Ventilators

This week, I attended a course designed to quickly reeducate nurses coming back to the critical care realm who have been gone awhile.  It was fast-paced, intense, and eye-opening.  There is a lot of information I had forgotten–I’ve been gone over 10 years–and some new things too.  When I worked in the ICU before, I was a different person than who I am today, with a different, new set of life experiences and skills.  And of course, critical care has changed a lot too.

As a part of our ventilator review, we each had to be placed on one for a few minutes.  This scary exercise was to demonstrate what it’s like to be on the receiving end of life support.  The prospect terrified me.  Even though we did it through mouthpieces (not endotracheal tubes) and in a controlled environment, I worried I might panic, blow a lung, or have an asthma attack.

The respiratory therapist gave me the option of participating, given the problems I have with my lungs and heart.
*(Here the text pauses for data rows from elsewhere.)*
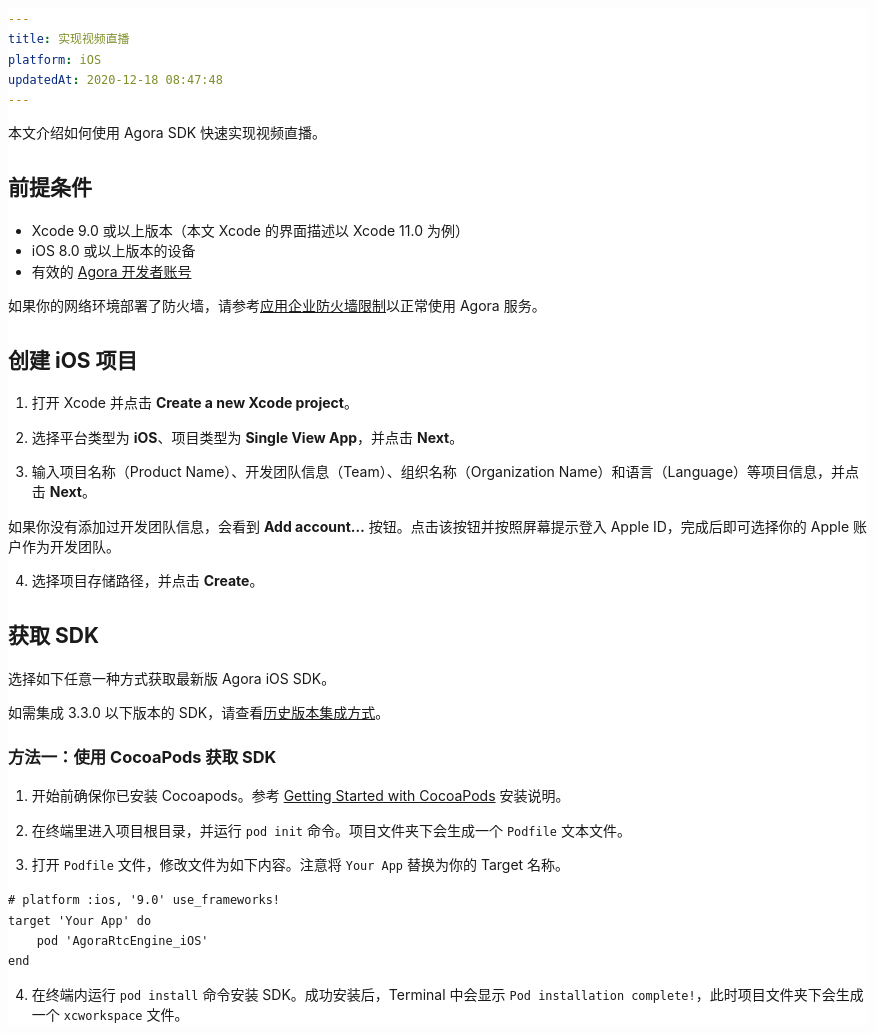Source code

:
 ```yaml
---
title: 实现视频直播
platform: iOS
updatedAt: 2020-12-18 08:47:48
---
```


本文介绍如何使用 Agora SDK 快速实现视频直播。

## 前提条件

- Xcode 9.0 或以上版本（本文 Xcode 的界面描述以 Xcode 11.0 为例）
- iOS 8.0 或以上版本的设备
- 有效的 [Agora 开发者账号](https://docs.agora.io/cn/Agora%20Platform/sign_in_and_sign_up?platform=iOS)

<div class="alert note">如果你的网络环境部署了防火墙，请参考<a href="https://docs.agora.io/cn/Agora%20Platform/firewall?platform=iOS">应用企业防火墙限制</a>以正常使用 Agora 服务。</div>

## 创建 iOS 项目

1. 打开 Xcode 并点击 **Create a new Xcode project**。

2. 选择平台类型为 **iOS**、项目类型为 **Single View App**，并点击 **Next**。

3. 输入项目名称（Product Name）、开发团队信息（Team）、组织名称（Organization Name）和语言（Language）等项目信息，并点击 **Next**。

<div class="alert note">如果你没有添加过开发团队信息，会看到 <b>Add account…</b> 按钮。点击该按钮并按照屏幕提示登入 Apple ID，完成后即可选择你的 Apple 账户作为开发团队。</div>

4. 选择项目存储路径，并点击 **Create**。

## <a name="integrate_sdk"></a>获取 SDK

选择如下任意一种方式获取最新版 Agora iOS SDK。

<div class="alert info">如需集成 3.3.0 以下版本的 SDK，请查看<a href="#earlierversion">历史版本集成方式</a>。</div>

### 方法一：使用 CocoaPods 获取 SDK

1. 开始前确保你已安装 Cocoapods。参考 [Getting Started with CocoaPods](https://guides.cocoapods.org/using/getting-started.html#getting-started) 安装说明。

2. 在终端里进入项目根目录，并运行 `pod init` 命令。项目文件夹下会生成一个 `Podfile` 文本文件。

3. 打开 `Podfile` 文件，修改文件为如下内容。注意将 `Your App` 替换为你的 Target 名称。

```
# platform :ios, '9.0' use_frameworks!
target 'Your App' do
    pod 'AgoraRtcEngine_iOS'
end
```

4. 在终端内运行 `pod install` 命令安装 SDK。成功安装后，Terminal 中会显示 `Pod installation complete!`，此时项目文件夹下会生成一个 `xcworkspace` 文件。

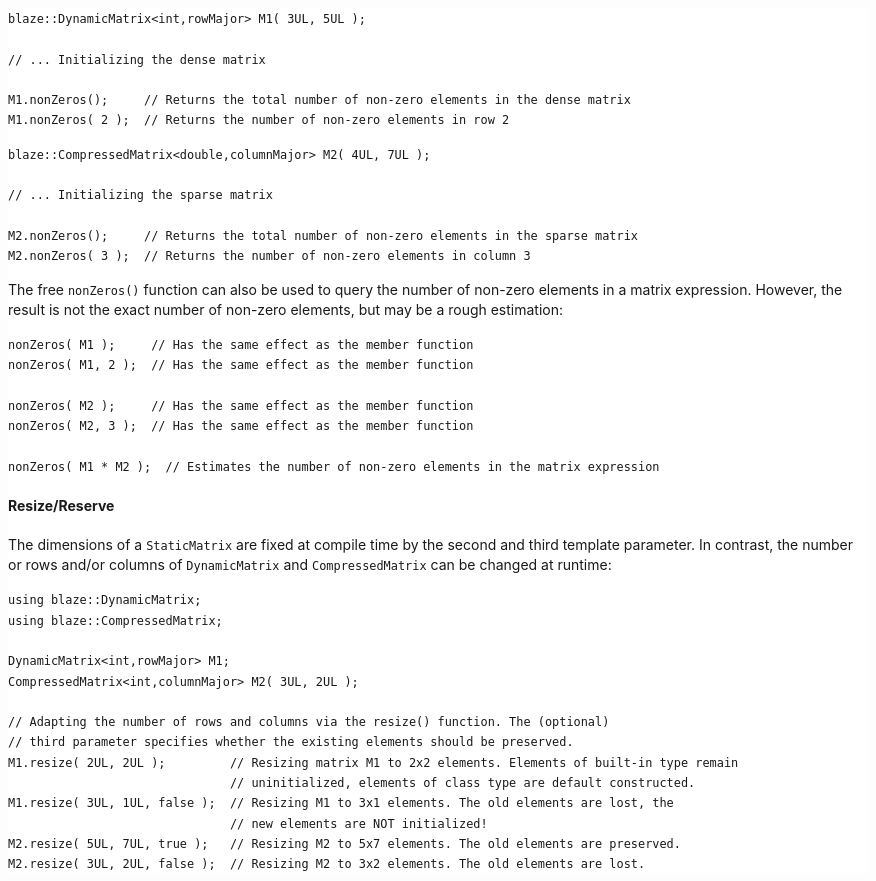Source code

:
 ```
blaze::DynamicMatrix<int,rowMajor> M1( 3UL, 5UL );

// ... Initializing the dense matrix

M1.nonZeros();     // Returns the total number of non-zero elements in the dense matrix
M1.nonZeros( 2 );  // Returns the number of non-zero elements in row 2
```

```
blaze::CompressedMatrix<double,columnMajor> M2( 4UL, 7UL );

// ... Initializing the sparse matrix

M2.nonZeros();     // Returns the total number of non-zero elements in the sparse matrix
M2.nonZeros( 3 );  // Returns the number of non-zero elements in column 3
```

The free ` nonZeros() ` function can also be used to query the number of non-zero elements in a matrix expression. However, the result is not the exact number of non-zero elements, but may be a rough estimation:

```
nonZeros( M1 );     // Has the same effect as the member function
nonZeros( M1, 2 );  // Has the same effect as the member function

nonZeros( M2 );     // Has the same effect as the member function
nonZeros( M2, 3 );  // Has the same effect as the member function

nonZeros( M1 * M2 );  // Estimates the number of non-zero elements in the matrix expression
```


#### Resize/Reserve ####

The dimensions of a ` StaticMatrix ` are fixed at compile time by the second and third template parameter. In contrast, the number or rows and/or columns of ` DynamicMatrix ` and ` CompressedMatrix ` can be changed at runtime:

```
using blaze::DynamicMatrix;
using blaze::CompressedMatrix;

DynamicMatrix<int,rowMajor> M1;
CompressedMatrix<int,columnMajor> M2( 3UL, 2UL );

// Adapting the number of rows and columns via the resize() function. The (optional)
// third parameter specifies whether the existing elements should be preserved.
M1.resize( 2UL, 2UL );         // Resizing matrix M1 to 2x2 elements. Elements of built-in type remain
                               // uninitialized, elements of class type are default constructed.
M1.resize( 3UL, 1UL, false );  // Resizing M1 to 3x1 elements. The old elements are lost, the
                               // new elements are NOT initialized!
M2.resize( 5UL, 7UL, true );   // Resizing M2 to 5x7 elements. The old elements are preserved.
M2.resize( 3UL, 2UL, false );  // Resizing M2 to 3x2 elements. The old elements are lost.
```
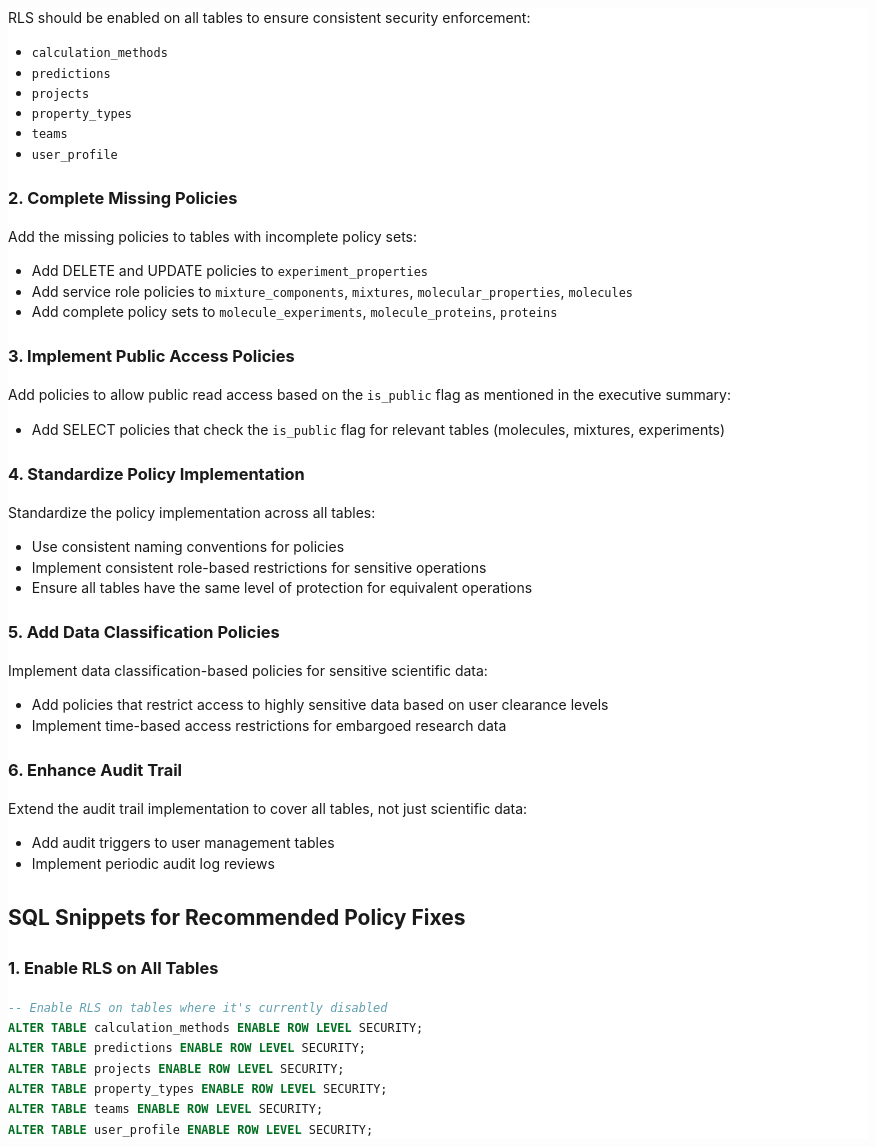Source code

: RLS should be enabled on all tables to ensure consistent security enforcement:

- `calculation_methods`
- `predictions`
- `projects`
- `property_types`
- `teams`
- `user_profile`

### 2. Complete Missing Policies

Add the missing policies to tables with incomplete policy sets:

- Add DELETE and UPDATE policies to `experiment_properties`
- Add service role policies to `mixture_components`, `mixtures`, `molecular_properties`, `molecules`
- Add complete policy sets to `molecule_experiments`, `molecule_proteins`, `proteins`

### 3. Implement Public Access Policies

Add policies to allow public read access based on the `is_public` flag as mentioned in the executive summary:

- Add SELECT policies that check the `is_public` flag for relevant tables (molecules, mixtures, experiments)

### 4. Standardize Policy Implementation

Standardize the policy implementation across all tables:

- Use consistent naming conventions for policies
- Implement consistent role-based restrictions for sensitive operations
- Ensure all tables have the same level of protection for equivalent operations

### 5. Add Data Classification Policies

Implement data classification-based policies for sensitive scientific data:

- Add policies that restrict access to highly sensitive data based on user clearance levels
- Implement time-based access restrictions for embargoed research data

### 6. Enhance Audit Trail

Extend the audit trail implementation to cover all tables, not just scientific data:

- Add audit triggers to user management tables
- Implement periodic audit log reviews

## SQL Snippets for Recommended Policy Fixes

### 1. Enable RLS on All Tables

```sql
-- Enable RLS on tables where it's currently disabled
ALTER TABLE calculation_methods ENABLE ROW LEVEL SECURITY;
ALTER TABLE predictions ENABLE ROW LEVEL SECURITY;
ALTER TABLE projects ENABLE ROW LEVEL SECURITY;
ALTER TABLE property_types ENABLE ROW LEVEL SECURITY;
ALTER TABLE teams ENABLE ROW LEVEL SECURITY;
ALTER TABLE user_profile ENABLE ROW LEVEL SECURITY;
```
But I felt as though going through the experience would give me more empathy and understanding of people on these machines.

To call being on a ventilator a harrowing experience is putting it lightly.  The therapist placed me on the “easiest” settings (which he did for everyone).  Even the minimal dose of continous positive airway pressure (CPAP) was very uncomfortable.  It felt as if air was being shoved down my throat.  We progressed to pressure support, and I had to take a little break.  The final demonstration was pressure control ventilation, set ridiculously low compared to what patients are prescribed.  It was like walking outside into hurricane-force winds face-first.  It was a blast that puffed my cheeks out forcefully and made my lips and fingers numb (hyperventilation, brought on by the ventilator). It certainly was an eye–and airway–opener!

I was prepared for this situation.  The average non-medical person who gets pneumonia and is waking, confused, from sedation in the ICU will be caught completely off guard.  To add to the terror, that person will have an endotracheal tube making him or her gag and feel like choking.  No wonder these people try to grab their tubes and fight so hard–they panic!  There is absolutely nothing normal about ventilator breaths, and even though the machine is helping you, it feels as though you cannot breathe.

This has shed new light on why people “freak out” as they do in the ICU, and might explain some of the psychosis, PTSD, and cognitive changes we sometimes see when people move out of intensive care.  This experience will help me to communicate more effectively with patients and their families.